Of course at this point, all the good patrons of Peet’s, none of whom, as it happens, are visibly marginalized, are glaring at me, because I’m a BIIIIIIIIIITCH (here I point to my polite phrasings!) and I have disturbed their peace. But wait! My peace, as a visibly marginalized individual, has been disturbed by this dude! Does that matter? of course it doesn’t. When white progressive San Franciscans said they were all about diverse voices, did I think that meant they wanted us to actually speak?
Of course I didn’t, I’ve lived here for 3 years. But I do it anyway. Because going home in January alchemized me and I officially don’t give a fuck about forcing grown adults to feel a bit of tension rather than swallowing my marginalized misery and getting clinically depressed. Wild, isn’t it, that I choose fortifying my own spirit over the comfort of inhibited strangers? I’m not supposed to. Neither are you. And people wonder why the Bay Area is constantly exploding with anxiety, with road rage, with dogs that lose their minds carrying their owners’ unexpressed anger and grief.

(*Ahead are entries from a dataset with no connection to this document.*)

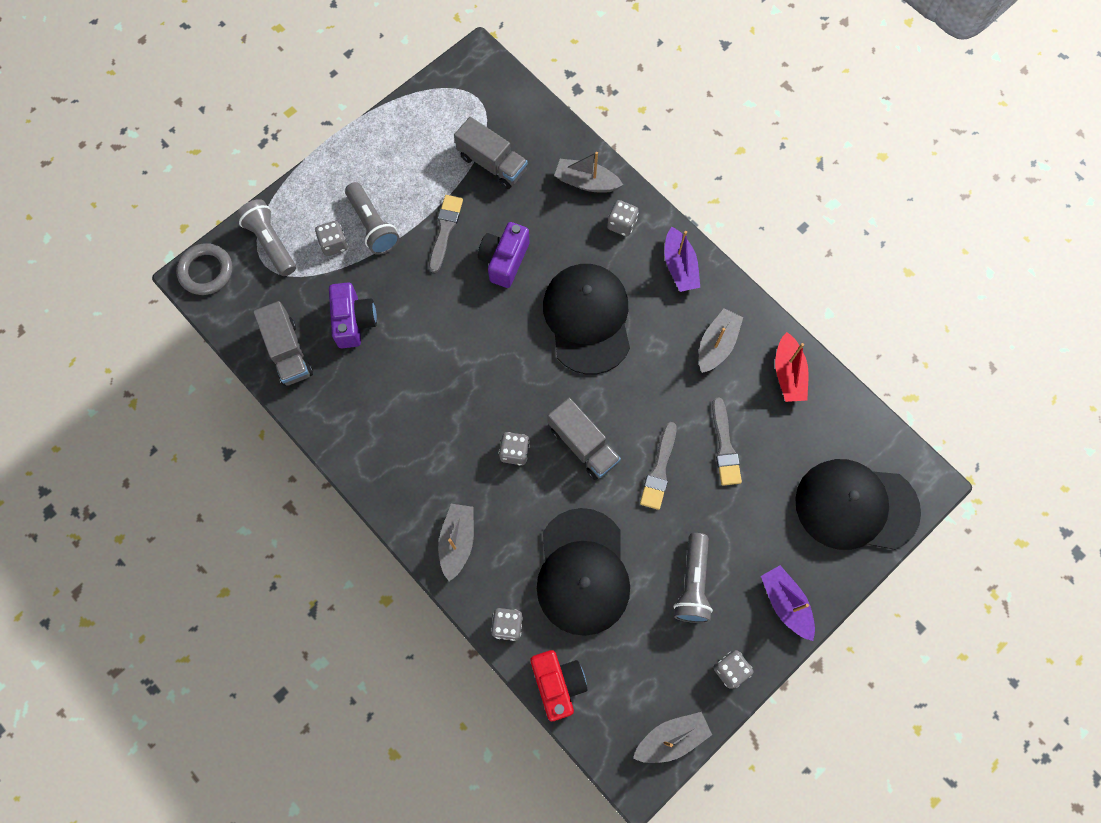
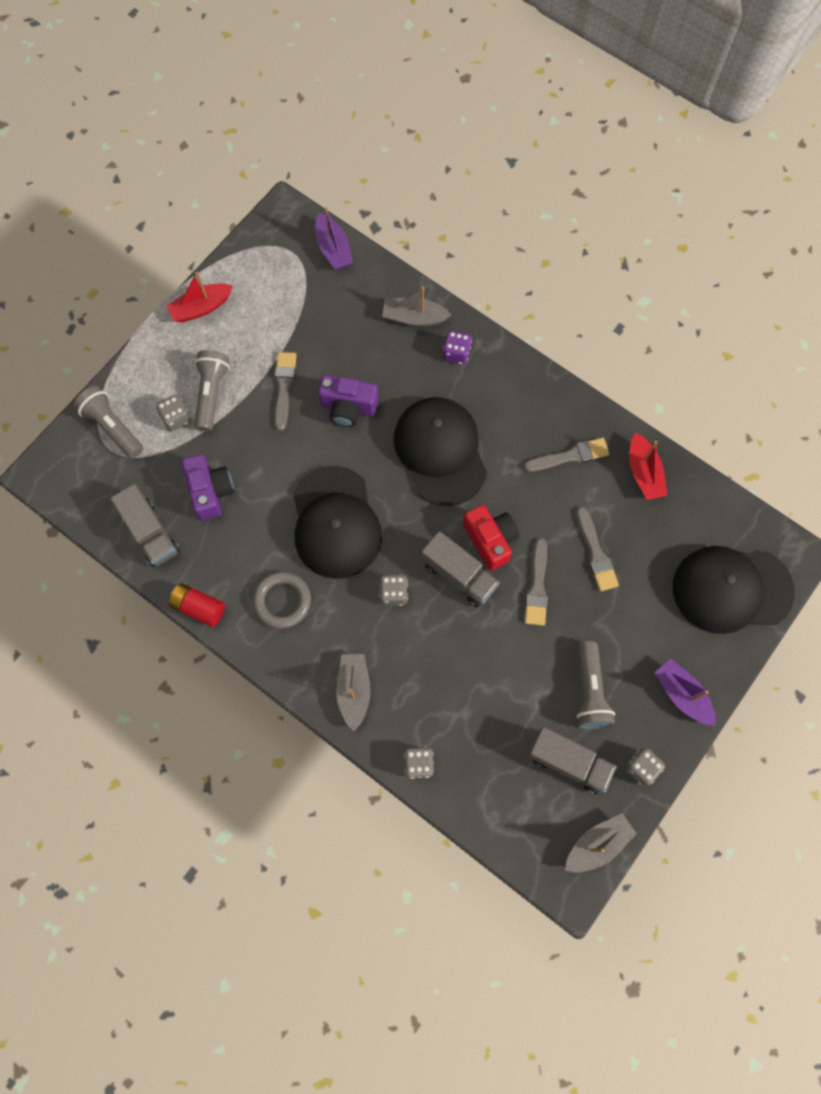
camera: 10 degrees left, 0 degrees up
grey ring [176,243,233,295] -> grey ring moved to [253,572,311,629]
grey flashlight [345,182,400,255] -> grey flashlight turned 135 degrees counterclockwise [194,350,230,432]
grey truck [454,117,528,189] -> grey truck moved to [527,727,617,794]
purple camera [478,222,529,288] -> purple camera turned 90 degrees counterclockwise [318,375,378,427]
red camera [530,650,587,721] -> red camera moved to [463,505,519,571]
black cap [537,508,630,636] -> black cap moved to [293,466,382,579]
grey dice [607,200,638,236] -> purple dice [443,331,472,365]
purple boat [665,227,701,292] -> purple boat moved to [315,207,353,270]
grey boat [699,308,743,373] -> grey brush [524,438,609,472]
none -> red boat [166,272,233,323]
none -> red battery [169,583,225,627]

As my time in San Francisco comes to a close, with our next location yet to be determined in large part by the discerning people of two specific MFA programs that are tantalizing me with spots on their waitlist, I’m coming to understand how much this city has forced me to grow, how it’s been, to borrow a phrase from Francesca Lia Block, my “loving antagonist.” I spent a couple of severely depressed years thinking everything about me was simply wrong because none of these people liked me. Then I went home, to New Orleans, where, funnily enough, I did not feel at home as a bookish drug-free virgin teenager, and suddenly, the world split open, back to the heart I was raised with: human beings are made to express emotion and connect with people who haven’t been vetted by their stupid friends. (This is no offense to your friends, dear readers, there is an oppressive friend-culture here, a conversation for another time.)

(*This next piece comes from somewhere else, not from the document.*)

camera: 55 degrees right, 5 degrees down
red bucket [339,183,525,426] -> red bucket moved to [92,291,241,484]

Suddenly I made some fucking sense. And I did not come this far, go to this much therapy, cut as many painful ties as I had to with people who formed my very roots, just to make sure I made no impact on anyone and let oppressive or “polite” behavior be. I’ve been suicidal at multiple points in my life (no longer, and I’m on Welbutrin, so while we’re at it I have no time for anyone who treats ‘depressed without drugs’ as heroic), and one of the reasons I was suicidal is because I didn’t believe I was worth a whole lot outside of others’ approval.
Which. is. Madness. But I was so scared. I never let on how scared I was in those years because I didn’t want to face it myself. I didn’t want to face where that fear came from or the ways it had fucked up my brain. My first boyfriend really did a number on my self-image when he told me, at sixteen, that I would be prettier without crutches, so my brain, my “intelligence,” was all I fucking had, and if it were to be my problem then I had nothing.
That, of course, is stupid too. Wow the many ways I held myself back because of stupid beliefs. It’s why I have almost no tolerance for the stupid beliefs/assumptions of others. Because those unquestioned conclusions are so often at the core of the unnessary suffering that too many people insist is “just life.” It’s not! Life is actually supposed to be a thing we’re generally excited about having. And I am now. Which doesn’t mean I walk around without heartbreak, far from it, but this unshakable faith in my own worth has made me some degree of invincible, and all I had to do was not care if a stranger felt a little tense as I spoke my mind.
Well, this one got real vulnerable really fast! I don’t know whether to apologize or high five you.
There’s end to this. I am smack in the middle of life, at a transition point that seems it will always and only lead to more transitions because “conclusion,” like time, is a lie. Here’s a photo of me with half my head needing shaving and the other half really dry, but who cares, we don’t hide anything in this space. Also? The way the weather is right now, I’m not sure we’ll get that actual sun again any time soon, so have a sunfire flame-lock in the meantime.